‘It has been said that the real freedom is about setting others free.’
Brené Brown
Take a moment to think of one person who has walked alongside you in life. Who would you call and talk to for advice? If you had a scary experience at work, who would you go to?
Now put yourself in the shoes of a child. You are surrounded by so many adults: parents, teachers, doctors, strangers. Life is filled with activities to do, expectations to reach, rules to obey, people to make happy. Then something happens that makes life tricky and confusing, but no less chaotic. How would you cope with the new, while still keeping up with day-to-day life?
Life as a children’s worker is often filled with church services, community events and rooms full of children. These are important and exciting parts of our role, but a while ago I started to wonder what else I could be doing. I recognised the need in me for more intentional connection with individual children and their support network.
One-to-one mentoring has been on my heart for many years. By ‘mentoring’ I mean the carving out of regular time with a child so that they can talk and process life. I want them to have at least one person who they can rely on to be there, to listen and to help.
In local schools, I meet up weekly with children who have been identified by staff as needing help. My aim is not to tell them what to do but provide them with strategies so that they can help themselves with anger, depression, grief or low self-esteem. I want to give hope to children through the truths that God gives us.
I will often start by asking a child which ‘face’ they are: smiley, sad or just ‘OK’. This starts a discussion on why they’re feeling like that today.
A lot of drawing and play happens after this, depending on the children’s needs. Children with difficulty controlling their feelings need help looking at what triggers their anger as well as finding outlets to release their feelings. I use the picture of an iceberg to help children identify what people see (the top of the iceberg) in contrast to how they actually feel (the bottom of the iceberg).

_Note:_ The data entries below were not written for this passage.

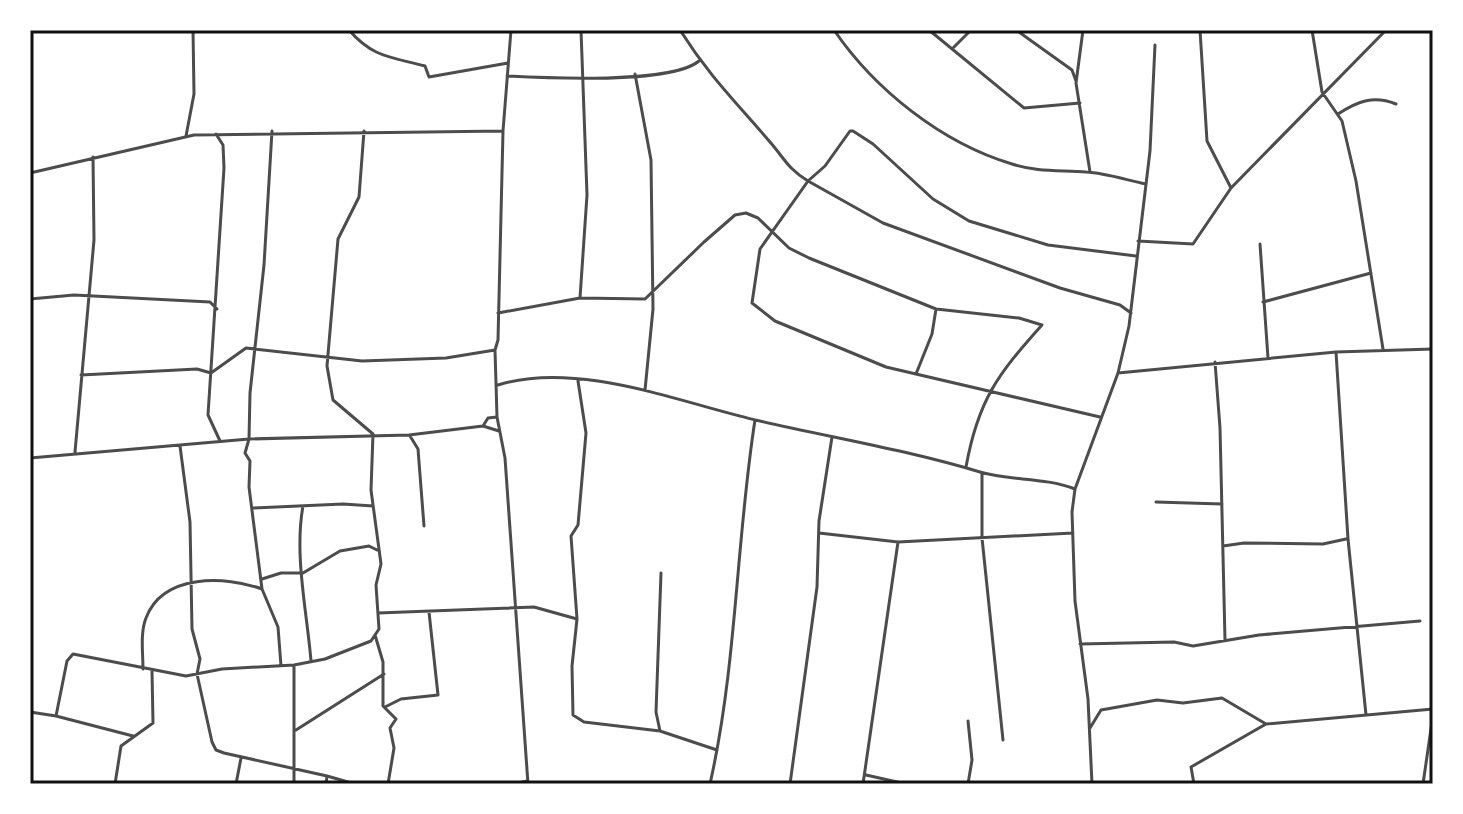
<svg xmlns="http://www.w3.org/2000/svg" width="1463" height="814" font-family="Signika,sans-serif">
  <rect width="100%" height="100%" fill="#fff"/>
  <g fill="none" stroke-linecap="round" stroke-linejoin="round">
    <path stroke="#4c4c4c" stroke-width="3" d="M349 30C373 58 392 57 425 66L429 77 508 63
      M511 30 503 131 498 340 495 350 497 417 505 458 528 784
      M680 30C709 76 736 102 770 142 784 158 788 169 808 181L825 166 850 131H853L873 144 933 199 969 221 1048 245 1136 256
      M834 30C875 90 942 143 1012 164 1036 172 1061 170 1086 172 1106 173 1126 180 1146 184
      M929 30 1024 108 1080 103
      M1016 30 1072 70 1076 81
      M1083 30 1076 83 1090 172
      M1200 30 1207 141 1231 188
      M1312 30 1322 92 1342 121 1356 181 1383 349
      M952 49 971 30
      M635 74 651 160 653 309 645 390
      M507 76C545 78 672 84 699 61
      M1338 114C1358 101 1374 95 1396 104
      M272 131 264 265 250 393 249 439 245 453 250 461 249 487 262 589 278 627 281 666
      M216 134 223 145 224 168 208 415 220 441
      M186 136 194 94 193 30
      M30 173 194 135 503 131
      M1138 241 1193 244 1231 188 1386 30
      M1260 244 1268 358
      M580 298 587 195 581 30
      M30 299 74 295 210 302 217 309
      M1263 302 1371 273
      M498 313 580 298 645 299 704 242 735 215 746 213 758 218 789 248 809 258 936 309 1019 318 1042 325C998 374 978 400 966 467
      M1336 352 1348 539 1366 715
      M1215 362 1220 428 1225 640
      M1118 373 1336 352 1433 349
      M916 374 932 334 936 309
      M81 375 197 369 211 373 246 348 362 361 446 358 495 350
      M578 381 586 433 578 525 571 536 577 619 572 666 573 715 584 722 660 731 717 750
      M498 385C578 360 681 403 760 421 834 438 907 450 980 472 1011 481 1044 477 1075 489
      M1100 417 886 367 775 321 752 303 760 249 808 181 883 223 1060 288 1120 305 1131 313
      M483 426 488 418 497 417
      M410 436 418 449 424 526
      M180 446 190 522 192 629 200 659 197 674 212 742 216 750 224 753 327 776
      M75 452 94 240 93 157
      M30 458 249 439 409 435 483 426 499 431
      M982 473V538L1003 740
      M1156 502 1222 504
      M303 506C294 555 307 612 311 661
      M253 508 343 504 373 506
      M819 533 898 542 1073 533
      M1223 546 1244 543 1323 544 1346 539
      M262 579 281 573H303L340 551 369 546 377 550
      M378 613 534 607 577 619
      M375 635 383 662V706L396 719 390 728 394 748 388 784
      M1080 644 1174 642 1193 646 1259 635 1420 621
      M143 669C143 653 140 633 146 618 163 573 226 576 262 589
      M385 707 401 699 438 695 429 612
      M30 712 56 716 67 661 73 654 186 676 222 669 294 665 325 659 371 641 379 629 376 585 381 564 371 490 373 434 333 400 327 366 338 239 359 197 364 131
      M56 716 133 736
      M1090 728 1101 710 1157 700 1183 703 1222 698 1266 724
      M296 730 384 674
      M660 731 656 712 661 573
      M866 775 906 784
      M115 784 121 746 153 723 152 671
      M236 784 241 758
      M294 784V665
      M326 784 327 776 355 784
      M514 784 527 781
      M710 784C737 664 736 541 755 420
      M790 784 817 587 819 521 832 437
      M863 784 898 542
      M968 784 972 760 968 721
      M1092 784 1088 699 1075 601 1072 512 1075 489 1118 373 1129 326 1150 151 1155 45
      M1194 784 1191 767 1266 724 1433 709
      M1423 784 1433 715"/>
  </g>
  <rect width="1463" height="814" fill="none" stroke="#ffffff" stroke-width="64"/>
  <rect x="32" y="32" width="1399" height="750" fill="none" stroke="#111" stroke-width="3"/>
</svg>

This helps children understand that what people see might not be what is going on underneath. Drawing family portraits aids discussion around relationships with limited pressure.

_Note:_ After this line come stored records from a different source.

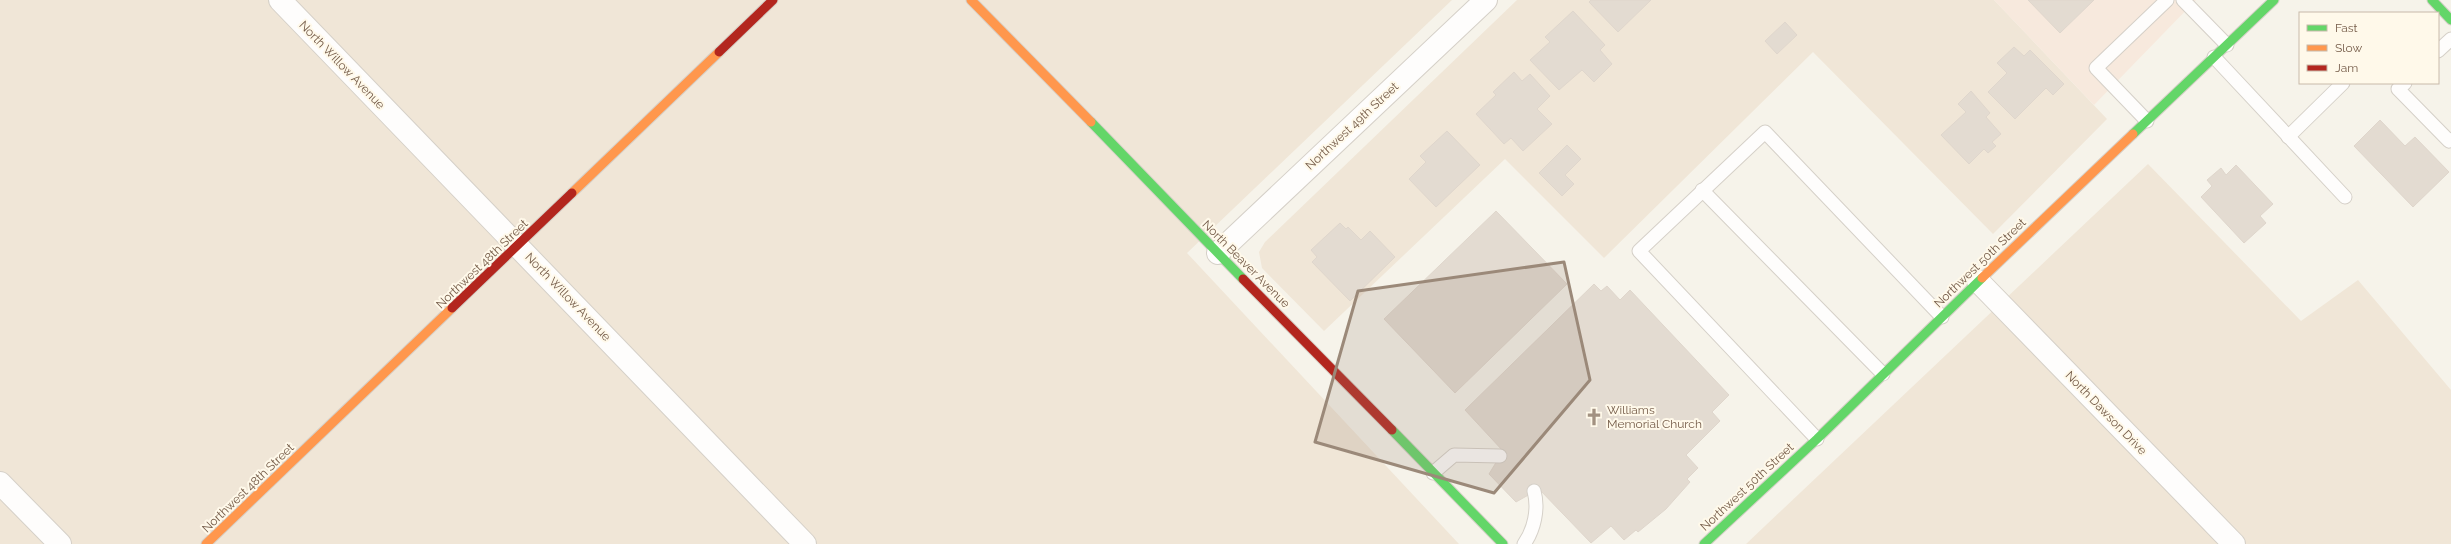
<svg xmlns="http://www.w3.org/2000/svg" width="2451" height="544" font-family="Raleway,sans-serif">
  <style>
    .residential { fill: #f0e6d7 }
    .commercial { fill: #f7e9dd }
    .building { fill: #e3dbd1; stroke: #dfd6cc }
    .lines { fill: none; stroke-linecap: round; stroke-linejoin: round }
    .lane-casing { stroke: #d5d0c8; stroke-width: 15 }
    .street-casing { stroke: #d5d0c8; stroke-width: 24 }
    .fast-casing { stroke: #d6d0c8; stroke-width: 11 }
    .slow-casing { stroke: #d6d0c8; stroke-width: 11 }
    .jam-casing { stroke: #d6d0c8; stroke-width: 11 }
    .lane { stroke: #fefdfc; stroke-width: 13 }
    .street { stroke: #fefdfc; stroke-width: 22 }
    .fast { stroke: #63d668; stroke-width: 9 }
    .slow { stroke: #ff974d; stroke-width: 9 }
    .jam { stroke: #b3261e; stroke-width: 9 }
    .marked { fill: #9b8979; fill-opacity: 0.2; stroke: #9b8979; stroke-width: 3; stroke-linejoin: round }
    .labels { text-anchor: middle; dominant-baseline: central; stroke-width: 4; stroke-linejoin: round; paint-order: stroke }
    .street-label { font-size: 12px; fill: #755c49; stroke: #fff9ea }
    .poi-label { font-size: 12px; fill: #755c49; stroke: #fff9ea; text-anchor: start }
  </style>
  <rect width="100%" height="100%" fill="#f6f3ea"/>
  <g class="residential">
    <polygon points="0,0 1452,0 1187,253 1459,544 0,544"/>
    <polygon points="1517,0 1994,0 2107,119 1993,234 1813,52 1604,258 1505,159 1324,331 1262,268 1259,252 1265,242"/>
    <polygon points="2148,164 2301,321 2358,280 2451,390 2451,544 1746,544"/>
  </g>
  <polygon class="commercial" points="1994,0 2196,0 2094,105"/>
  <g class="building">
    <polygon points="1591,0 1651,0 1618,32 1589,2"/>
    <polygon points="2028,0 2094,0 2060,33"/>
    <polygon points="1573,11 1605,45 1600,50 1612,64 1594,82 1582,70 1559,90 1530,60 1550,42 1545,37"/>
    <polygon points="1785,22 1797,35 1777,54 1765,41"/>
    <polygon points="2014,47 2024,56 2030,50 2064,84 2053,95 2046,88 2015,119 1988,92 2007,73 1997,63"/>
    <polygon points="1514,72 1522,81 1530,74 1550,96 1537,109 1552,124 1523,151 1511,138 1504,144 1476,114 1496,95 1493,92"/>
    <polygon points="1971,91 1990,113 1986,117 2001,134 1992,142 1996,146 1988,153 1984,149 1969,164 1941,135 1966,112 1958,104"/>
    <polygon points="2380,120 2405,146 2415,137 2449,172 2413,207 2354,146"/>
    <polygon points="1447,131 1480,165 1436,207 1409,179 1426,162 1420,156"/>
    <polygon points="1567,145 1581,159 1565,175 1574,184 1562,196 1539,173"/>
    <polygon points="2236,165 2273,204 2260,216 2266,223 2244,243 2201,197 2212,186 2207,180 2221,168 2226,175"/>
    <polygon points="1496,211 1567,284 1455,393 1384,319"/>
    <polygon points="1340,223 1346,229 1348,227 1361,240 1370,231 1395,257 1350,301 1312,262 1317,257 1311,250"/>
    <polygon points="1594,284 1601,291 1607,286 1620,300 1630,290 1729,395 1712,412 1720,421 1686,455 1698,468 1687,479 1690,482 1666,509 1638,532 1636,530 1624,540 1611,526 1591,543 1539,489 1516,502 1489,474 1503,451 1465,410"/>
  </g>
  <g class="lines">
    <g class="lane-casing">
      <g id="lane">
        <polyline points="2183,0 2227,45"/>
        <polyline points="2438,51 2451,39"/>
        <polyline points="2214,57 2345,197"/>
        <polyline points="2405,83 2398,89 2449,141 2451,140"/>
        <polyline points="2147,121 2096,68 2167,0"/>
        <polyline points="2288,137 2343,83"/>
        <polyline points="1702,190 1883,374"/>
        <polyline points="1817,439 1639,251 1765,132 1942,317"/>
        <polyline points="1433,473 1454,455 1500,456"/>
        <path d="M1524 544C1534 530 1539 509 1534 491"/>
      </g>
    </g>
    <g class="street-casing">
      <g id="street">
        <polyline points="280,0 805,544"/>
        <polyline points="1218,253 1486,0"/>
        <polyline points="1978,281 2234,544"/>
        <polyline points="0,483 60,544"/>
      </g>
    </g>
    <g class="fast-casing">
      <g id="fast">
        <polyline points="2432,0 2451,20"/>
        <polyline points="1091,122 1243,279"/>
        <polyline points="2133,134 2274,0"/>
        <polyline points="1392,430 1503,544"/>
        <polyline points="1704,544 1817,439 1982,278"/>
      </g>
    </g>
    <g class="slow-casing">
      <g id="slow">
        <polyline points="971,0 1091,122"/>
        <polyline points="572,193 719,52"/>
        <polyline points="1982,278 2133,134"/>
        <polyline points="206,544 452,308"/>
      </g>
    </g>
    <g class="jam-casing">
      <g id="jam">
        <polyline points="719,52 773,0"/>
        <polyline points="1243,279 1392,430"/>
        <polyline points="452,308 572,193"/>
      </g>
    </g>
    <use href="#lane" class="lane"/>
    <use href="#street" class="street"/>
    <use href="#fast" class="fast"/>
    <use href="#slow" class="slow"/>
    <use href="#jam" class="jam"/>
  </g>
  <path class="marked" d="M1564 262 1590 380 1494 493 1315 442 1358 291Z"/>
  <defs>
    <g id="church-bare" transform="scale(1.38)"><path d="M-1.2-6h2.4v3.5h3.3v2.4h-3.3V6h-2.4V-.1h-3.3v-2.4h3.3Z" fill="#a29181" stroke="#fff9ea" stroke-width="2.5" paint-order="stroke"/></g>
  </defs>
  <g fill-rule="evenodd">
    <use href="#church-bare" x="1594" y="417"/>
  </g>
  <g class="labels">
    <g class="street-label">
      <text transform="translate(342 65) rotate(46)">North Willow Avenue</text>
      <text transform="translate(1352 126) rotate(-43)">Northwest 49th Street</text>
      <text transform="translate(1980 263) rotate(-44)">Northwest 50th Street</text>
      <text transform="translate(482 264) rotate(-44)">Northwest 48th Street</text>
      <text transform="translate(1246 264) rotate(45)">North Beaver Avenue</text>
      <text transform="translate(568 297) rotate(46)">North Willow Avenue</text>
      <text transform="translate(2106 413) rotate(46)">North Dawson Drive</text>
      <text transform="translate(1747 487) rotate(-43)">Northwest 50th Street</text>
      <text transform="translate(248 488) rotate(-44)">Northwest 48th Street</text>
    </g>
    <g class="poi-label">
      <text x="1607" y="410">Williams<tspan x="1607" dy="14">Memorial Church</tspan></text>
    </g>
  </g>
  <rect x="2299" y="12" width="140" height="72" fill="#fff9ea" stroke="#c8baaa"/>
  <rect x="2307" y="25" width="20" height="6" fill="#63d668" stroke="#c8baaa"/>
  <text x="2335" y="32" font-size="12" fill="#755c49">Fast</text>
  <rect x="2307" y="45" width="20" height="6" fill="#ff974d" stroke="#c8baaa"/>
  <text x="2335" y="52" font-size="12" fill="#755c49">Slow</text>
  <rect x="2307" y="65" width="20" height="6" fill="#b3261e" stroke="#c8baaa"/>
  <text x="2335" y="72" font-size="12" fill="#755c49">Jam</text>
</svg>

An activity called ‘Junk vs Cool Thoughts’ enables me to speak truth into the life of a child. They list things they think about themselves and replace the ‘junk thoughts’ with ‘cool thoughts’. With children from church, I am able to include talking and listening to God within the session too, alongside looking in the Bible for truth.
The challenging part of this for me was that I had to invest, not just physically with time, but also emotionally – there had to be real sacrifice. God changed my mindset from the importance of numbers of bodies in a room to the number of transformed children and their families.

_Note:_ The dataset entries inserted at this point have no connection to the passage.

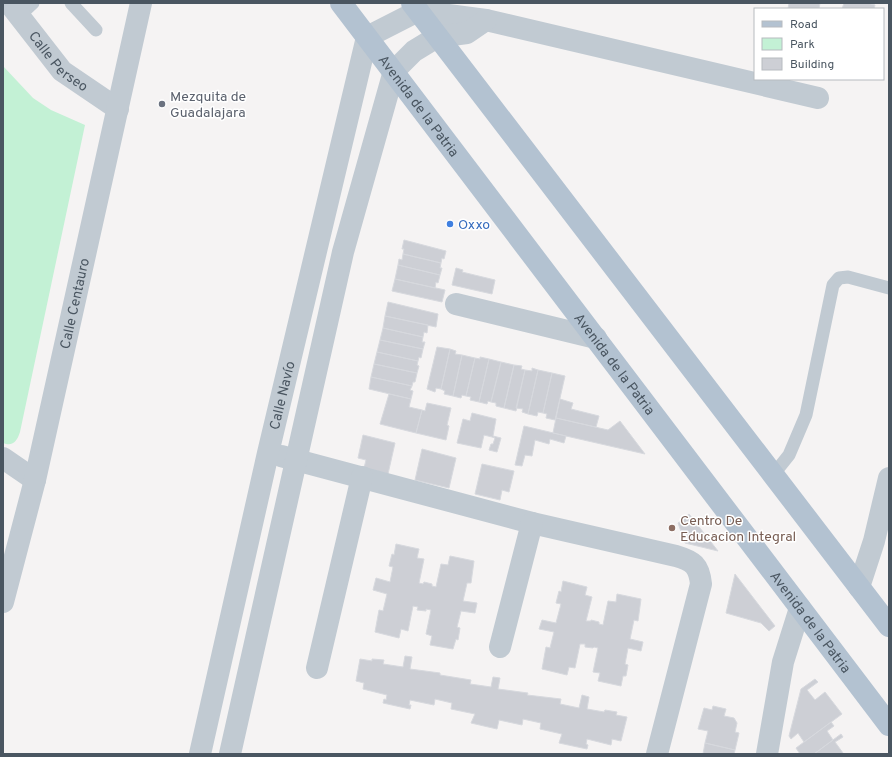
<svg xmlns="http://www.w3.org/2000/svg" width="892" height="757" viewBox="0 0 892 757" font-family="Overpass,sans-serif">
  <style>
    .green { fill: #c3f1d5 }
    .building { fill: #cdcfd5; stroke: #d7d9de }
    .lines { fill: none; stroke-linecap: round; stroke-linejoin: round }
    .service { stroke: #c1cad2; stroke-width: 13 }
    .minor { stroke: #c1cad2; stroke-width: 22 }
    .primary { stroke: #b3c2d1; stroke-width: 22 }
    .worship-dot { fill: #6b7280; stroke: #fff; stroke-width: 1.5 }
    .shop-dot { fill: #3f7fe0; stroke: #fff; stroke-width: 1.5 }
    .education-dot { fill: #8d6e63; stroke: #fff; stroke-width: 1.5 }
    .labels { text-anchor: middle; stroke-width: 3; stroke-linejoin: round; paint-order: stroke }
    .street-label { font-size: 14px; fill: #4a5661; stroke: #fff }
    .worship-label { font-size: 14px; fill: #5b616d; stroke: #fff; text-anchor: start }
    .shop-label { font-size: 14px; fill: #366cbe; stroke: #fff; text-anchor: start }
    .education-label { font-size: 14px; fill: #785e54; stroke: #fff; text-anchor: start }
  </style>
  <rect width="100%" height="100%" fill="#f5f3f3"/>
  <path class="green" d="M3,66L33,98L51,110L85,125L20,432C17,441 13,447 3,443Z"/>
  <path class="building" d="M789,3H820L819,9H788Z
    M844,3H867L875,5L874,9H842Z
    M404,240L446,251L444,259L442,258L441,263L403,254L404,249H402Z
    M403,254L441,263L440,268H442L440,275L398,265L399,259L402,260Z
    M398,265L440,275L438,283L436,282L435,288L395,279Z
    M456,268L463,270L462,272L495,280L492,294L452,285Z
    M395,279L445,290L442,302L392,291Z
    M388,302L438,314L436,327L385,316Z
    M385,316L428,325L427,333L424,332L423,337L383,328Z
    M383,328L423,337L422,342H425L423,349L380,340Z
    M380,340L423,349L421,358L419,357L418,361L377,352Z
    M437,347L450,349L441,389L436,388L435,392L427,389Z
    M450,349L456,351L455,354L462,355L453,396L444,394L445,391L441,389Z
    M377,352L418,361L417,365L419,366L417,373L374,364Z
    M462,355L475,358L466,396L462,395L461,398L453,396Z
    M480,357L489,359L479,402L470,400L471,397L466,396L475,358L480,359Z
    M489,359L501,362L491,402L488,401L487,404L479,402Z
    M501,362L514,365L504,408L496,406V403L491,402Z
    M374,364L417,373L415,382H413L412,386L371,377Z
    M514,365L522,366L521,369L525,370L516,411L504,408Z
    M532,368L538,370L528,414L522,412L523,409L516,408L525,370L532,371Z
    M538,370L552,373L543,413L538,412L537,416L528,414Z
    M552,373L565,376L555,420L546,418L547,414L543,413Z
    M371,377L412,386L410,390L413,391L411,399L369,389Z
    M389,394L411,399L409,407L422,410L416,433L380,424Z
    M560,399L573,403L571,409L599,416L596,427L556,418Z
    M427,403L451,408L447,425L449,426L446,440L416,433L422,410L425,411Z
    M472,413L496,419L493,436L501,438L497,452L489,450L491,444H493L495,438L492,437L484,435L481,448L457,443L463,419L470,421Z
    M556,418L608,430L620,421L645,454L553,433Z
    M524,426L566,436L564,443L550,439L549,444L535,440L532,456L525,455L522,466L515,465Z
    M363,435L395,443L388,474L364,468L366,460L358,458Z
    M422,449L456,458L449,488L415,480Z
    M482,464L514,471L509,492L502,490L500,500L475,494Z
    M689,514L718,551L685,543L678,523Z
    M396,544L419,549L417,558L424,559L419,583L423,584L424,582L432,584V586L436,587L441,564L448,565L450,556L474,561L471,583H467L463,601L477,603L475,613L461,611L457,627L460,628L458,640L456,639L453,649L430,645L432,636L426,634L431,610L426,609V611L417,610L418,607L413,606L408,631L401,629L399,638L375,632L379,610L383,611L387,594L373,590L376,578L390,582L393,567L389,566L392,554L394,555Z
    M735,574L775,626L769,631L761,623L726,613Z
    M563,581L587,587L585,595L592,597L586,621H591V620L599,622V624L603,625L608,601L616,602L617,594L641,599L638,621L634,620L630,639L643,642L641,651L628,648L625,664L628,665L626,676H623L621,686L598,681L600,673L593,672L598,648L594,647L593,648L585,647V644H580L575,668L569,667L567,675L542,669L546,647L550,648L554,632L539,629L542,620L556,623L561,604L556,603L559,591L561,592Z
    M405,656L412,657L410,669L440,673V675L471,680L470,684L491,687L493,677L500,678L498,689L528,693L527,695L561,699L560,704L579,708L582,695L589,697L587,709L604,712L605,710L617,712L616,715L627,717L621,741L612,739L611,745L587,739L586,744L588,745L587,749L559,743L562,734L540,729L541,723L523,719L522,725L499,720L497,729L471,723L475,714L451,709L452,703L435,699L434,705L410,700L409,705H411L410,709L383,703L384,699L386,700L387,695L363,689L364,683L356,681L360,659L372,661V659L384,660L383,664L403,667Z
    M815,679L818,682L807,690L815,700L825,692L842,714L804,742L798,733L791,739L789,736L801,689Z
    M713,706L726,709L724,716L734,718L737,723L735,732L739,733L735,750L705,743L708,731L698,729L704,708L712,710Z
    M831,722L834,726L827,731L833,740L814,754H800L796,748Z
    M841,734L843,737L835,742L843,753L842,754H814Z
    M705,743L735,750L734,754H703Z"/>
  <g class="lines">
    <path class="service" d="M71,3L96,30
      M19,16L33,3
      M773,475L789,455L806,415L833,285L839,278L848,277L889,288"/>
    <g class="minor">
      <path id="s1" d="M9,3L62,71L118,109"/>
      <path d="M456,304L596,338"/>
      <path d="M281,456L532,523L676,556C693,561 699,565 701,584L657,754"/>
      <path d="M3,458L35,480"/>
      <path d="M859,587L874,541L889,478"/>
      <path id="s2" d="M3,602L35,480L141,3"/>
      <path d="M500,647L532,523"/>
      <path d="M317,668L362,477"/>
      <path id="s3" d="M200,754L268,453L367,37L418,11L486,20L818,98"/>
      <path d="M230,754L343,252L394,71L414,51L437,37L467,33L486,20"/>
      <path d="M767,754L783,662L800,608"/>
    </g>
    <g class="primary">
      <path id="s4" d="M341,3L889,725"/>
      <path d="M412,3L889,626"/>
    </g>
  </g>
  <circle class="worship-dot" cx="162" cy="104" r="4"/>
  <circle class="shop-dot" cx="450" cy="224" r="4"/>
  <circle class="education-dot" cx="672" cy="528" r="4"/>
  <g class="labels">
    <g class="street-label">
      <text dy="5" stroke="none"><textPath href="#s1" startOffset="77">Calle Perseo</textPath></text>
      <text dy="5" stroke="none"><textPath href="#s4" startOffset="129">Avenida de la Patria</textPath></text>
      <text dy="5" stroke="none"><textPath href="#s2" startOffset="307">Calle Centauro</textPath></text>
      <text dy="5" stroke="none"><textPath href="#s4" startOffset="453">Avenida de la Patria</textPath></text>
      <text dy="5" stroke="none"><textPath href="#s3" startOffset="368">Calle Navío</textPath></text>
      <text dy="5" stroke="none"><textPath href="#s4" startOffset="777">Avenida de la Patria</textPath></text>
    </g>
    <g class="worship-label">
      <text x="170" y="101">Mezquita de<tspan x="170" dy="16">Guadalajara</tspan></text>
    </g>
    <g class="shop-label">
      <text x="458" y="229">Oxxo</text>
    </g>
    <g class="education-label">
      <text x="680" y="525">Centro De<tspan x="680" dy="16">Educacion Integral</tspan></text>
    </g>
  </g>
  <rect width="892" height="757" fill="none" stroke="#4a5661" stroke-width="8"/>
  <rect x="754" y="8" width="130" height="72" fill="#ffffff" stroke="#b7bbc0"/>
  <rect x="762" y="21" width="20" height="6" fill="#b3c2d1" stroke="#b7bbc0"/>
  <text x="790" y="28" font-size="12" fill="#4a5661">Road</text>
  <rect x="762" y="38" width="20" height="12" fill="#c3f1d5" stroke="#b7bbc0"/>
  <text x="790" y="48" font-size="12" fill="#4a5661">Park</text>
  <rect x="762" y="58" width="20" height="12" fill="#cdcfd5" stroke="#b7bbc0"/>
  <text x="790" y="68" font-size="12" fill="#4a5661">Building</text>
</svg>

You may be reading this thinking that you haven’t got the time nor inclination to start one-to-one mentoring where you are, but my challenge to us all is not to add more things to our to-do list; my challenge is to look out for those individuals, those families for whom you can provide space for them to share. Start a messy, vulnerable, God-fuelled relationship with a family you know. Take a child out for a hot chocolate once a month, nip round to a family’s home for a coffee, invite a family out to the park with you and your family. Let’s start setting people free!